» **Work to complete**: Report each line from the data below that holds the word "Search".

(Available records begins)

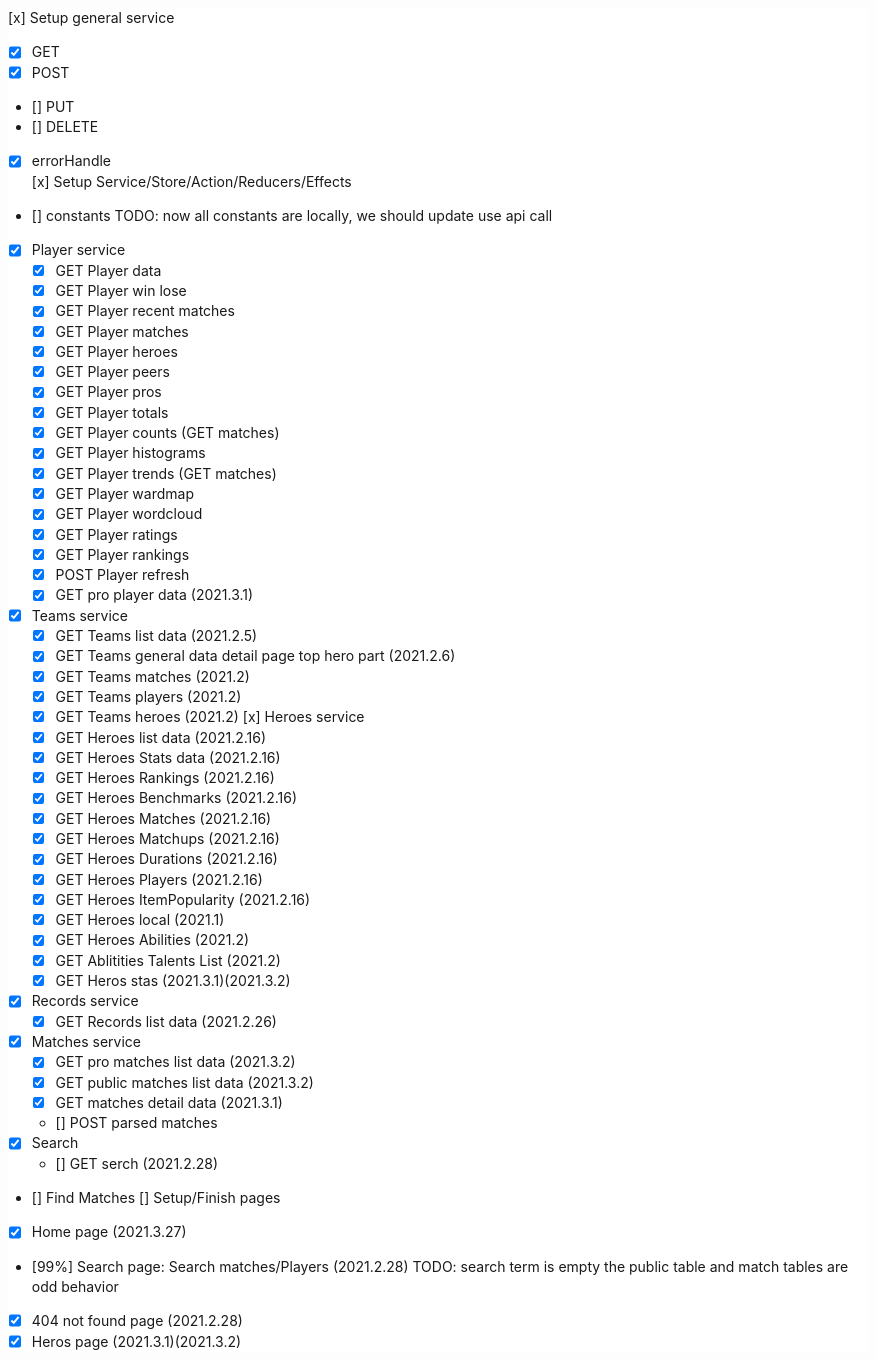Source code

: [x] Setup general service  
  - [x] GET  
  - [x] POST  
  - [] PUT  
  - [] DELETE  
  - [x] errorHandle  
[x] Setup Service/Store/Action/Reducers/Effects
  - [] constants TODO: now all constants are locally, we should update use api call
  - [x] Player service
    - [x] GET Player data  
    - [x] GET Player win lose  
    - [x] GET Player recent matches  
    - [x] GET Player matches  
    - [x] GET Player heroes 
    - [x] GET Player peers  
    - [x] GET Player pros
    - [x] GET Player totals
    - [x] GET Player counts (GET matches)
    - [X] GET Player histograms
    - [X] GET Player trends (GET matches)
    - [x] GET Player wardmap 
    - [x] GET Player wordcloud
    - [x] GET Player ratings
    - [x] GET Player rankings
    - [x] POST Player refresh 
    - [x] GET pro player data (2021.3.1)
  - [x] Teams service
    - [x] GET Teams list data (2021.2.5)
    - [x] GET Teams general data detail page top hero part (2021.2.6)
    - [x] GET Teams matches (2021.2)
    - [x] GET Teams players (2021.2)
    - [x] GET Teams heroes (2021.2)
    [x] Heroes service
    - [x] GET Heroes list data (2021.2.16)
    - [x] GET Heroes Stats data (2021.2.16)
    - [x] GET Heroes Rankings (2021.2.16)
    - [x] GET Heroes Benchmarks (2021.2.16)
    - [x] GET Heroes Matches (2021.2.16)
    - [x] GET Heroes Matchups (2021.2.16)
    - [x] GET Heroes Durations (2021.2.16)
    - [x] GET Heroes Players (2021.2.16)
    - [x] GET Heroes ItemPopularity (2021.2.16)
      <!-- local data -->
    - [x] GET Heroes local (2021.1)
    - [x] GET Heroes Abilities (2021.2)
    - [x] GET Ablitities Talents List (2021.2)
    - [X] GET Heros stas (2021.3.1)(2021.3.2)
  - [x] Records service
    - [x] GET Records list data (2021.2.26)
  - [x] Matches service
    - [x] GET pro matches list data (2021.3.2)
    - [x] GET public matches list data (2021.3.2)
    - [x] GET matches detail data (2021.3.1)
    - [] POST parsed matches
  - [x] Search
    - [] GET serch (2021.2.28)
  - [] Find Matches
[] Setup/Finish pages
  - [X] Home page (2021.3.27)
  - [99%] Search page: Search matches/Players (2021.2.28) TODO: search term is empty the public table and match tables are odd behavior
  - [x] 404 not found page (2021.2.28)
  - [x] Heros page  (2021.3.1)(2021.3.2)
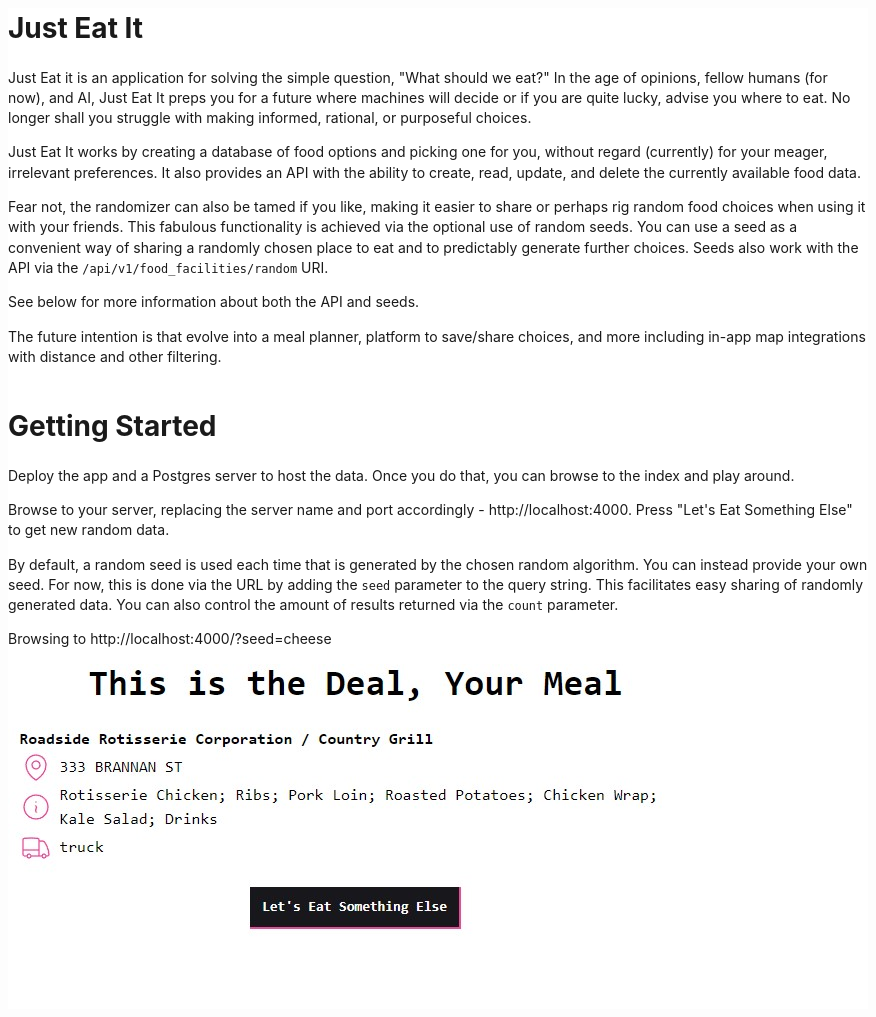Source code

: # Just Eat It

Just Eat it is an application for solving the simple question, "What should we eat?" In the age of opinions, fellow humans (for now), and AI, Just Eat It preps you for a future where machines will decide or if you are quite lucky, advise you where to eat. No longer shall you struggle with making informed, rational, or purposeful choices.

Just Eat It works by creating a database of food options and picking one for you, without regard (currently) for your meager, irrelevant preferences. It also provides an API with the ability to create, read, update, and delete the currently available food data.

Fear not, the randomizer can also be tamed if you like, making it easier to share or perhaps rig random food choices when using it with your friends. This fabulous functionality is achieved via the optional use of random seeds. You can use a seed as a convenient way of sharing a randomly chosen place to eat and to predictably generate further choices. Seeds also work with the API via the `/api/v1/food_facilities/random` URI.

See below for more information about both the API and seeds.

The future intention is that evolve into a meal planner, platform to save/share choices, and more including in-app map integrations with distance and other filtering.

# Getting Started

Deploy the app and a Postgres server to host the data. Once you do that, you can browse to the index and play around.

Browse to your server, replacing the server name and port accordingly - http://localhost:4000. Press "Let's Eat Something Else" to get new random data. 

By default, a random seed is used each time that is generated by the chosen random algorithm. You can instead provide your own seed. For now, this is done via the URL by adding the `seed` parameter to the query string. This facilitates easy sharing of randomly generated data. You can also control the amount of results returned via the `count` parameter.

Browsing to http://localhost:4000/?seed=cheese

![Just Eat It Cheese As Seed](docs/assets/cheese-seed.jpg)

(Available records ends)

» **Output**:
  - [x] Search
  - [99%] Search page: Search matches/Players (2021.2.28) TODO: search term is empty the public table and match tables are odd behavior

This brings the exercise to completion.